Article rédigé par Hervé Brusini
France Télévisions
Publié Mis à jour
Temps de lecture : 7min
Des victimes allongées dans un hôpital de Damas (Syrie) le 21 août 2013 après l'attaque chimique présumée. (ANADOLU AGENCY / AFP)

Après les vidéos des victimes de l'attaque chimique du 21 août, des séquences de décapitation par les rebelles d'un homme présenté comme un milicien pro-régime. Le conflit en Syrie est pris dans une tourmente d'images toujours plus monstrueuses. Par qui sont-elles produites et dans quel but ? Comment ces images modifient-elles la nature même du conflit ? 

1Qui publie ces vidéos et pourquoi ?

"C'est une guerre en actes et en images", affirme Wassim Nasr, spécialiste du Proche et du Moyen-Orient. Au sein de l'équipe du site Les observateurs de France 24, il examine au quotidien les vidéos qui proviennent de la Syrie. "Au début du conflit, le régime de Damas cherchait à discréditer les rebelles en faisant la promotion d'images d'actes effroyables commis par les opposants. Il a lui-même poussé de mystérieux groupes, en particulier dans le nord du pays, à commettre des exactions pour accuser la rébellion. Mais aujourd'hui, Bachar Al Assad n'a plus besoin d'en rajouter. La surenchère des images de l'effroi avec des séquences de têtes coupées ou d'exécutions sommaires est surtout due à la rivalité qui voit s'affronter deux groupes radicaux : les Syriens du Front Al-Nosra et une organisation qui se fait appeler l'État islamique d'Irak, autrement dit Al-Qaïda en Irak."

* * * * *

# Votre objectif
Recopiez à l'identique, dans l'article ci-dessus sur les images du conflit syrien, tout ce qui va de « Article rédigé par » jusqu'à « et pourquoi ? » inclus.

* * * * *

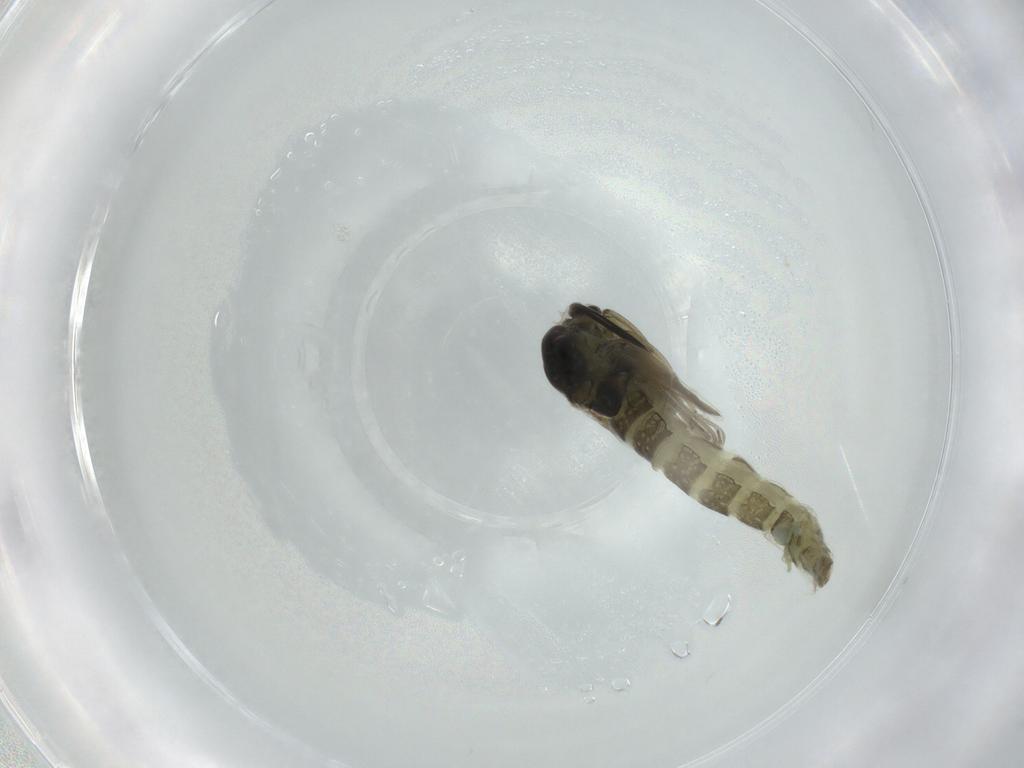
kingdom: Animalia
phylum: Arthropoda
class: Insecta
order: Diptera
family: Chironomidae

* * * * *

# Résultat attendu
Article rédigé par Hervé Brusini
France Télévisions
Publié Mis à jour
Temps de lecture : 7min
Des victimes allongées dans un hôpital de Damas (Syrie) le 21 août 2013 après l'attaque chimique présumée. (ANADOLU AGENCY / AFP)

Après les vidéos des victimes de l'attaque chimique du 21 août, des séquences de décapitation par les rebelles d'un homme présenté comme un milicien pro-régime. Le conflit en Syrie est pris dans une tourmente d'images toujours plus monstrueuses. Par qui sont-elles produites et dans quel but ? Comment ces images modifient-elles la nature même du conflit ? 

1Qui publie ces vidéos et pourquoi ?